You can’t criticize Mohammed. Filmmaker Theo Van Gogh made an uncomplimentary documentary of Mohammed and was knifed to death in broad daylight on a street in Amsterdam . Pinned to his stomach was the Muslim assassin’s message, held in place by the assassin’s knife. Ayaan Hirsi Ali, a young Somali woman, a Member of the Dutch Parliament, wrote the script for Van Gogh’s documentary. She had to flee to the U.S. or risk a similar fate. In Britain for years, Salmon Rushdie had to keep moving from one safe house to another to escape assassination in retaliation for his book about Muslims. The same fate afflicts a professor in France who published an inoffensive scholarly article about Muslims.
Pope Benedict XVI in his Regensburg lecture quoted from a 14th century Byzantine Emperor on the Qur’an: “Just show me what Mohammed brought that was new, and there you will find things only evil and inhuman, such as his command to spread by the sword the faith he preached.” Muslim jihadists called for the Pope’s assassination.
You can’t even refer to Muslims. PBS documentary “Islam vs. Islamists, Voices from the Muslim Center ” is a prize-winning documentary which PBS selected and paid for but then refused to show. Its theme is the struggle of moderate Muslims against Muslim extremists.
Senate Majority Leader Trent Lott at the 100th birthday and retirement celebration of Senator Strom Thurmond, praised him in words no longer used in polite society. In 1948, Thurmond was a segregationist running for president in the Dixiecrat Party. If the Dixiecrats had won, observed Lott, “we wouldn’t have had all these problems over all these years, either.” Lott was quickly removed as Senate Majority Leader.
In England , a Saudi billionaire slapped author Rachel Ehrenfeld with a libel suit for her book, Funding Evil: How Terrorism is Financed—and How to Stop It. The book was published in the U.S. A British judge ruled she must apologize, pay the Saudi $225,000, and destroy her book. (A U.S. court has held that the British court has no jurisdiction.)
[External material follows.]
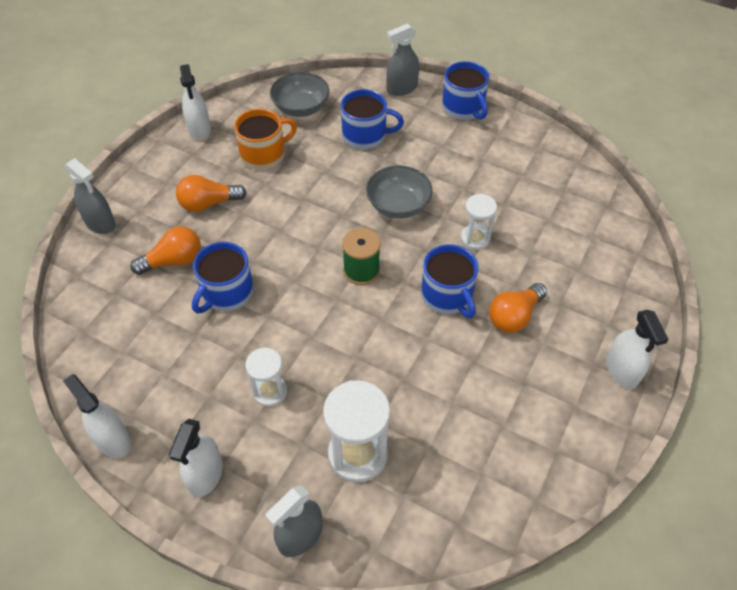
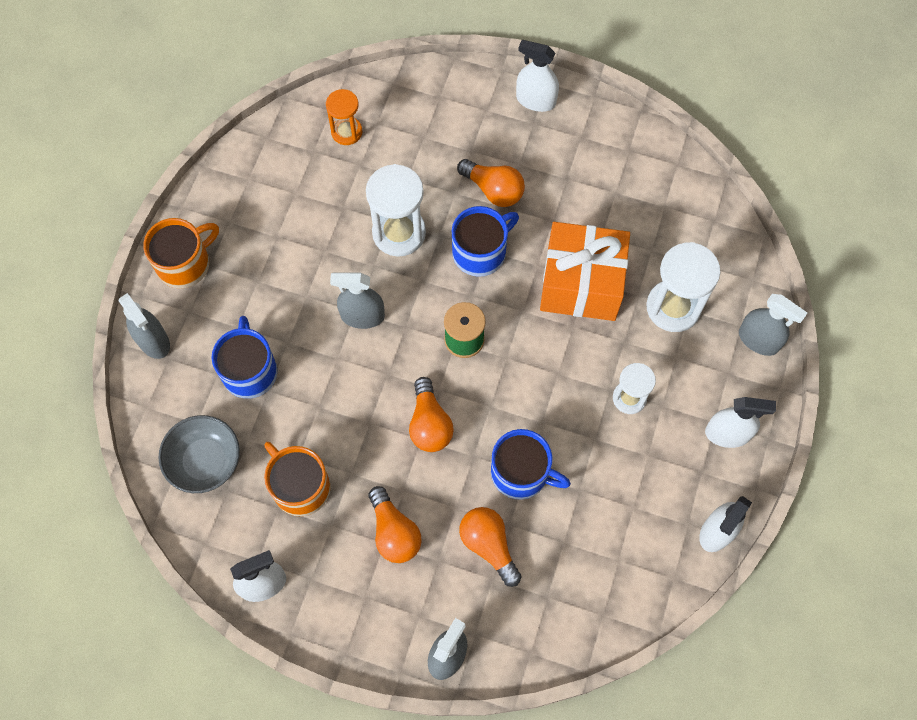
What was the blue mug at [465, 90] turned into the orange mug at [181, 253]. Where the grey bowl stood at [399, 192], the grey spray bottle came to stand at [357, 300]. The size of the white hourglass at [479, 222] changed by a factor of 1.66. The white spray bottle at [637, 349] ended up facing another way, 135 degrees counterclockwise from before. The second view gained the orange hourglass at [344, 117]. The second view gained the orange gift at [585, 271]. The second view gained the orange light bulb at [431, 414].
“Can you let us know if there are any references to Saudis and terrorist[s] in the book [by Andrew McCarthy],” the British distributor of Encounter books asked of Encounter’s president. “We are just concerned . . . [with] libel lawsuits as it could offend Saudis living in England .” (McCarthy prosecuted the case that put the Blind Sheikh and nine accomplices in prison for their role in the 1993 bombing of the World Trade Center and in the plotting to attack New York City landmarks.)
“The West has reacted with appeasement, willful ignorance, and a lack of journalistic criticism,” in Ben Stein’s judgment. He concludes:
"We have reached a stage where political correctness has totally beaten free speech to a pulp. You can get punished drastically for even the most lighthearted, harmless comment taken out of context.. . [I]f we are to have free speech in this country, we have to be able to speak about anything except inciting to violence."